Wednesday, June 12, 2013

Potty Pandemonium

I have three kids. I have successfully helped two of them learn to use the potty. The third one is almost there. He’s just in the stubborn “NO WANNA GO PEEPEE!” stage which has little to do with actually knowing the mechanics of peeing.

I’ve tried my fair share of potty seats.


This was our first. I got it because, though I loathe Dora, I thought Dora would be fun and exciting and encourage sitting on the potty. Not so much. Peeing on Dora was SCARY. Also, it tipped over easily, fell apart, got the parts carried about, etc... all of which resulted in spilled pee. And "I do it myself!!!" when "it" is dumping pee into the toilet never ends well. So Dora got shoved into a closet.

Then we tried this one:


It didn't fall apart as easily but still came apart too easily. It also comes with a penis guard for boys. Except the lid doesn't close when that is on, and the lid was annoying, so we chucked it pretty quickly. It empties by pulling a bucket from the back. That prevented some spills, but you also had to make very sure it was put back in just so or the next pee would not go entirely in the bucket. A toddler cannot do that, so we ended up with a lot of pee on the carpet, and that sucked. It also has lots of parts and edges to wash.

We also had this:


In addition to slipping around too much, resulting in several incidents of falling in the toilet, it pinched thighs and testicles on more than one occasion. We discontinued use.

Eventually we settled on this one:

It's okay, but it does slip around on the toilet, so it's more difficult for kids to climb on without falling in the toilet. Also, way more pee than you'd imagine gets between the white and the blue part, and that's really, really disgusting. Same is true for licensed character versions of this same seat. We also had a cheap dollar store version of this seat:


It had no handles (handles were kinda useless anyway) and worked about the same. However, it was made of flimsier plastic that slid around on the toilet even worse and, when warm, slowly collapsed into the toilet when sat on. Caboodle 3 was not impressed.

We even tried something like this:



So then we found this one:
Bumbo makes a potty seat! This thing is frickin' awesome! It's heavy enough to stay on the toilet seat and not move around, even on our elongated seat. It's sturdy enough that it doesn't collapse into the toilet. It is all one piece. I can easily rinse it off in the bathtub after the kids are done and it's good to go. It has a penis guard. It has a little bit of back support for extra comfort during those long waits for something to come out. 

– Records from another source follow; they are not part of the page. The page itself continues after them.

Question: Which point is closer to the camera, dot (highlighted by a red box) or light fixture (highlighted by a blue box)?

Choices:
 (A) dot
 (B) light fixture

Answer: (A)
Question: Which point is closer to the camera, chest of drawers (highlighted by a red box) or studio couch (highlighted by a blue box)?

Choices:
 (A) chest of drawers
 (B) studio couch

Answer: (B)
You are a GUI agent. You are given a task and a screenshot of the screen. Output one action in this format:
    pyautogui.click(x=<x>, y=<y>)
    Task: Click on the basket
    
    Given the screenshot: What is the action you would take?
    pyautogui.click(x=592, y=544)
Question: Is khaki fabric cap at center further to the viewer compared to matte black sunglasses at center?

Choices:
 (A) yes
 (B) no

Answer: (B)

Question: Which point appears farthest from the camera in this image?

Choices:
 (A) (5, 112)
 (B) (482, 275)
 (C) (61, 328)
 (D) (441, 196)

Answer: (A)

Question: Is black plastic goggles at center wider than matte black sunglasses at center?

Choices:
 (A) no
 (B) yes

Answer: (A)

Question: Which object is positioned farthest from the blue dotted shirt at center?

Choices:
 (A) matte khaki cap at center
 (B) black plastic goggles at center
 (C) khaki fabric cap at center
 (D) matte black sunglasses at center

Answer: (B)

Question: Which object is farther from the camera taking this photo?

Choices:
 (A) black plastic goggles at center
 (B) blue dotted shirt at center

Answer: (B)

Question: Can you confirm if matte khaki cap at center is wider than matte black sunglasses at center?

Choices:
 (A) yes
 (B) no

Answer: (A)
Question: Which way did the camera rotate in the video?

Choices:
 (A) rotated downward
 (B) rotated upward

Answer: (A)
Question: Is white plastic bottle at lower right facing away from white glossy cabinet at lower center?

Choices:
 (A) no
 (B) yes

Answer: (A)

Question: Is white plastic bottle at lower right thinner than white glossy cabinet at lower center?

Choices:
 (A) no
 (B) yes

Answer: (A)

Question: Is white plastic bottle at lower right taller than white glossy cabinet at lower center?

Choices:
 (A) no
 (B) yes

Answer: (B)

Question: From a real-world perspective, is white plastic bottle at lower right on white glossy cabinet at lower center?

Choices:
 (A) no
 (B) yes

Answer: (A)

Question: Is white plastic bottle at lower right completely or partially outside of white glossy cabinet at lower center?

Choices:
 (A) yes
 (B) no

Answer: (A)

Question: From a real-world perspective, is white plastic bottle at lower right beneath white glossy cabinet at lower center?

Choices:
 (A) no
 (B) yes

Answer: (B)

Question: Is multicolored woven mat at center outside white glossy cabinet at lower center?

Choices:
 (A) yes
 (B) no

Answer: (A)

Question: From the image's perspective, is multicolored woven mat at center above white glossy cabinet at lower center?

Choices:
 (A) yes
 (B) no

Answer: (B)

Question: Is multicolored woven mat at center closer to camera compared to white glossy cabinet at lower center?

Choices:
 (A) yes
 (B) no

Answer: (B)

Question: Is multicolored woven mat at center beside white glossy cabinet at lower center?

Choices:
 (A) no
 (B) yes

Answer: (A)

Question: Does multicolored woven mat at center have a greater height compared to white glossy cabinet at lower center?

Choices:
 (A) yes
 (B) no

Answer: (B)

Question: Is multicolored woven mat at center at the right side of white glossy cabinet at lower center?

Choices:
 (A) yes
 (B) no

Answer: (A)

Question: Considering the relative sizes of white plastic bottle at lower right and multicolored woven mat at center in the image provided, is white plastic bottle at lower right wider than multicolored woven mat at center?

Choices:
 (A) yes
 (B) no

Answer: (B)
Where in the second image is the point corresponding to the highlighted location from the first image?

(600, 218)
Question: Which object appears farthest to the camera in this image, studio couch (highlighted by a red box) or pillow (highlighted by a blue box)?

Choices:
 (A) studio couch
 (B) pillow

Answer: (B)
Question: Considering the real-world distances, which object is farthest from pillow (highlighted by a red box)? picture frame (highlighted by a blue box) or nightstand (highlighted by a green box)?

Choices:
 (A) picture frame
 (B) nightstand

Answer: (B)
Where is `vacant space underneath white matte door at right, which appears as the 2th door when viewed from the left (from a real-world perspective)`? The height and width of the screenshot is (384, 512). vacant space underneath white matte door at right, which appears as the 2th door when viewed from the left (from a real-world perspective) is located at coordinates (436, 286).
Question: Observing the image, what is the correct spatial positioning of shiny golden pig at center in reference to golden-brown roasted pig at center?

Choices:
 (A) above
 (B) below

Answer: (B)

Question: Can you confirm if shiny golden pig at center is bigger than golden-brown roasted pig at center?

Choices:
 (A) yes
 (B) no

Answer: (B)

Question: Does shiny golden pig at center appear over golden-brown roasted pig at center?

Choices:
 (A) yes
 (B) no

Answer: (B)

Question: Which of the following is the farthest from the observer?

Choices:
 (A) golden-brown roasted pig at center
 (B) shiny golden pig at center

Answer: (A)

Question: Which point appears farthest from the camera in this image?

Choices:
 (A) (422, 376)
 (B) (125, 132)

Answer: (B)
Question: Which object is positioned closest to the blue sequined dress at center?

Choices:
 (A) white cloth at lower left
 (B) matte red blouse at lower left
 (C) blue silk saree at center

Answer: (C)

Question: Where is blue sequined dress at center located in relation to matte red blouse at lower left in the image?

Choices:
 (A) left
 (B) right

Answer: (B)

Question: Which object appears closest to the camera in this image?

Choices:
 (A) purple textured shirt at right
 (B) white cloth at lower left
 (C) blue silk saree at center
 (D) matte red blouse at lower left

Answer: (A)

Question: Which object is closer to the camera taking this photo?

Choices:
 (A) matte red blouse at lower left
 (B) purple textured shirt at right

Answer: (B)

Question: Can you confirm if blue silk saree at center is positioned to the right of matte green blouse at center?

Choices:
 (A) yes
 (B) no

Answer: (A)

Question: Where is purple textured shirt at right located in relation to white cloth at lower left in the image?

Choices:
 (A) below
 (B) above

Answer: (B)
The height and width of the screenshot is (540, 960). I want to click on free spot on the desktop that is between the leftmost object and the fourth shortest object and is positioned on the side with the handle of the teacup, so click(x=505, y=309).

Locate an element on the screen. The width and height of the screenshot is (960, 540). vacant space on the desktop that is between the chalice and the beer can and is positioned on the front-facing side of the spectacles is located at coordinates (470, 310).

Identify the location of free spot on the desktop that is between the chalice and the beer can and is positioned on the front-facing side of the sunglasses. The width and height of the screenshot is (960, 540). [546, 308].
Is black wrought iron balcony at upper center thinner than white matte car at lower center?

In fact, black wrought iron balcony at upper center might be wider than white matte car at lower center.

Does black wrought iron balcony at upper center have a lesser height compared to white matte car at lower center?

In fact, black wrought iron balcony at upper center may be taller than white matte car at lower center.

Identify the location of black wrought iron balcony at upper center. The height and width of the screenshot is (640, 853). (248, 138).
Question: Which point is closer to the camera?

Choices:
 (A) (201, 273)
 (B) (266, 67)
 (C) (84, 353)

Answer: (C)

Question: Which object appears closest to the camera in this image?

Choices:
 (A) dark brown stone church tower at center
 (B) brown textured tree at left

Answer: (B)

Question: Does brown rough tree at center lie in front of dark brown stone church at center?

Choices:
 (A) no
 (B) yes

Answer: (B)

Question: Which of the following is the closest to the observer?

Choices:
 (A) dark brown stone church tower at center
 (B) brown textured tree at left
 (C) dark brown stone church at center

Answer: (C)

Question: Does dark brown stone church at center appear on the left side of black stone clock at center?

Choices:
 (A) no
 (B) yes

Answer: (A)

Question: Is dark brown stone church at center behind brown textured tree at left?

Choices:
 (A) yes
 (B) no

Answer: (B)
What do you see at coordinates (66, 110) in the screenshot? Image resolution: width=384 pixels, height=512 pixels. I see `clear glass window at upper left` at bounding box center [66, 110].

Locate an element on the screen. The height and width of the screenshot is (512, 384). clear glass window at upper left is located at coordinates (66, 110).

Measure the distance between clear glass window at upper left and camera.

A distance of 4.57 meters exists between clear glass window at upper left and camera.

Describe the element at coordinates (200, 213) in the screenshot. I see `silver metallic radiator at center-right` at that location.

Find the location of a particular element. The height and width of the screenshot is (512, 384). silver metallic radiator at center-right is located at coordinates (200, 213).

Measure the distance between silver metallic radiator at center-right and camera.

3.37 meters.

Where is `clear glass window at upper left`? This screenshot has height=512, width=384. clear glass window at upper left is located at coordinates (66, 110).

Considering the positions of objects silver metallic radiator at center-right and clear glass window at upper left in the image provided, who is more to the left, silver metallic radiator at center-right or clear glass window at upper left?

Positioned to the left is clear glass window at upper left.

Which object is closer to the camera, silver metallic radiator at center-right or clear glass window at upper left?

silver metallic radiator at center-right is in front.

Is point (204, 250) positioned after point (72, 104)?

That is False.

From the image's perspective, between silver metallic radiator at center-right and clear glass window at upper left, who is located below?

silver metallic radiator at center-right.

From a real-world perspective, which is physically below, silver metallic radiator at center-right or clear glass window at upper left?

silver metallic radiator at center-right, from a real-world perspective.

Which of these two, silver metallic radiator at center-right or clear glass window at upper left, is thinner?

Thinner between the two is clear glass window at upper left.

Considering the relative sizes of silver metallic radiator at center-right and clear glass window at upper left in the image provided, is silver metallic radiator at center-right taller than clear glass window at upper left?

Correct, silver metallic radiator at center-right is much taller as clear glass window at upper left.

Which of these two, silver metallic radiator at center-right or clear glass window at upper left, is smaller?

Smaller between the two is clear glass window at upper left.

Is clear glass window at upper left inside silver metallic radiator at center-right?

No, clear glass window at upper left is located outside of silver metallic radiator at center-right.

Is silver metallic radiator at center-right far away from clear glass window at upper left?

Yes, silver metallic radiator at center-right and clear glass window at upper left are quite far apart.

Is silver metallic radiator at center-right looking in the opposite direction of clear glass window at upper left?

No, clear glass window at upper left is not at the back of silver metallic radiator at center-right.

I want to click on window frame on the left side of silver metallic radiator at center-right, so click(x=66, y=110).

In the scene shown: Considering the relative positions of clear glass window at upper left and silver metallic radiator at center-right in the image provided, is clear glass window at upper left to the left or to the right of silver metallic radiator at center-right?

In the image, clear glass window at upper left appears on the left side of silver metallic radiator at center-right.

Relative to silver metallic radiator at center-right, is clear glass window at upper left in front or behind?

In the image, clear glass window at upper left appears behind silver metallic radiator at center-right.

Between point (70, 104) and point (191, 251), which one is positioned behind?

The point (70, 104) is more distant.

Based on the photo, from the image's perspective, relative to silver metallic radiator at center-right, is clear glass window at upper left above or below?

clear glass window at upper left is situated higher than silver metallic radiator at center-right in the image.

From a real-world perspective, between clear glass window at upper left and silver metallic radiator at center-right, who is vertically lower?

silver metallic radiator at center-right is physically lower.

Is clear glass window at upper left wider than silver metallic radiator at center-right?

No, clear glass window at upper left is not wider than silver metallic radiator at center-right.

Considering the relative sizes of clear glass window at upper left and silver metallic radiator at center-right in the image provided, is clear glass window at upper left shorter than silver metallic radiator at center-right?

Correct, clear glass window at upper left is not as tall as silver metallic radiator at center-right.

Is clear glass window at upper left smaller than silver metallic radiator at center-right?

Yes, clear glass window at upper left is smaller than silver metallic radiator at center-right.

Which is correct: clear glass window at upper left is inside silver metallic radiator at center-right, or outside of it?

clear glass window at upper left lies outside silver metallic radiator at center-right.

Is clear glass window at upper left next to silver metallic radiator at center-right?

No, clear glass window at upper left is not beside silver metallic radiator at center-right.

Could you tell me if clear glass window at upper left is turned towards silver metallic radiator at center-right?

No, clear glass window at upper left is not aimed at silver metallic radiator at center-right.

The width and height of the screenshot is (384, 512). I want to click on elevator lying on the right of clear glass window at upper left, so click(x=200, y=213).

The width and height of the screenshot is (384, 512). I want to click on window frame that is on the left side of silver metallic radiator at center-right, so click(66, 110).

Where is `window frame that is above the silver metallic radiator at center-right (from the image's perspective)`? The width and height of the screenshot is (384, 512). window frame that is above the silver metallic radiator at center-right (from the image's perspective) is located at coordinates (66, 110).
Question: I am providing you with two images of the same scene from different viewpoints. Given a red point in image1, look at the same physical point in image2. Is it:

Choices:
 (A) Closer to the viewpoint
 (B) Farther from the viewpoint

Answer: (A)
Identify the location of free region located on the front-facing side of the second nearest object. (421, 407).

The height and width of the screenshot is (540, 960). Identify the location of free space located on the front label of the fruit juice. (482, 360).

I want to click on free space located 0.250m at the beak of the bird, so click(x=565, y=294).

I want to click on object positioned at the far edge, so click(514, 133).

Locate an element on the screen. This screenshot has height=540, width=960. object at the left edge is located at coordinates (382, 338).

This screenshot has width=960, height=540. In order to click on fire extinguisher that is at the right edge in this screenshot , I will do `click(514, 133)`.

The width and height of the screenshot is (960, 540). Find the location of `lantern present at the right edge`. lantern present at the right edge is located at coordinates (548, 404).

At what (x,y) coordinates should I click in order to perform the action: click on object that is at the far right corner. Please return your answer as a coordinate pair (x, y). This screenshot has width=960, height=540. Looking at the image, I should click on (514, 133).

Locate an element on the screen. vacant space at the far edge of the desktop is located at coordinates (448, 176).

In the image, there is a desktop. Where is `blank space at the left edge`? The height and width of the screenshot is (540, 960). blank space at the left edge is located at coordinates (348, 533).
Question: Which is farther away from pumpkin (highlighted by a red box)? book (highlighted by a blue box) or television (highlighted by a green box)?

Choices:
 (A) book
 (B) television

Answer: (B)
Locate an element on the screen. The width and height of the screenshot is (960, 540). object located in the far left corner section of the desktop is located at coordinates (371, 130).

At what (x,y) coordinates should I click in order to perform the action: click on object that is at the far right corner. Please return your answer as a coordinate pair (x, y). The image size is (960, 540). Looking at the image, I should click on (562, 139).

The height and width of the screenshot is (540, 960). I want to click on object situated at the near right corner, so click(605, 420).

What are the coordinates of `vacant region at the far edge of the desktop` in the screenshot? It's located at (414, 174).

Caboodle 3 was able to easily climb on and off on his own, and it helped him to develop enough confidence that now he can easily use the toilet without any extra device, without falling in. I think it would also provide some extra support for kids with gross motor delays and low muscle tone issues.


It's fun! And comfy!


A little privacy, please!

Sunday, June 9, 2013

Cheap hands off fun at Nanaimo Museum

The Caboodle kids are fairly untamed and I don't often take them out in public. I was kind of stuck today, though, because Caboodle 3 and Daddy fell asleep for a nap and I didn't want the other two to wake him up. Luckily, after a lengthy church picnic (free lunch I didn't cook - score!), a friend with similar child entertaining needs invited us to come to the library with her. So I packed up some snacks and away we went downtown.

The library sucked about an hour of time. Caboodle 1 spent most of her time on the computer while Caboodle 2 kept bringing me some pretty cool non-fiction books to look at. We ended up with a tornado book and a race car book before Caboodle 2 started begging for the museum. How can you deny a kid who is literally begging you for a educational, cultural experience? You can't.

An eager teacher.

I love the Nanaimo Museum. It's small enough to not be overwhelming, and for my kids at least there was plenty to keep their attention. It's never been busy when we've been there, so it's not as embarrassing when my kids get obnoxiously loud. We did a scavenger hunt, blew the mine whistle, and listened to some miner stories before winding up in the old fashioned school room.

The museum gives kids adventure backpacks that contain, to an adult, pretty boring stuff. There's a bag of blocks, a puzzle, binoculars, and a magnifying glass. We spent a whole other hour in the museum, if not more. They even have costumes for some pretty rad cosplay. The adults mostly kicked back and watched as the Caboodle kids and their friend played school and displayed some surprisingly good penmanship for ages 6 and 5.

Two diligent students.

It's a cheap date, too. Just $2 for adults, 75 cents for kids 6+, and free for kids under 5. The excursion would have cost us just $2.75, except I found some nifty building kits in the gift shop for $6.25 each.

I managed to skip out on Caboodle 1's alphabet lesson and check out the museum's current exhibit - Art Deco fashions from the 20s and 30s. Yummy Downton Abbey-esque dresses for women with small breasts, no stomach, and no hips. Pretty interesting silhouette considering the times immediately before and after the period where breasts and child-bearing hips were fashionable. Nonetheless, I love period fashion so I was able to suspend disbelief and imagine myself in the dresses. The lack of a mirror definitely helped.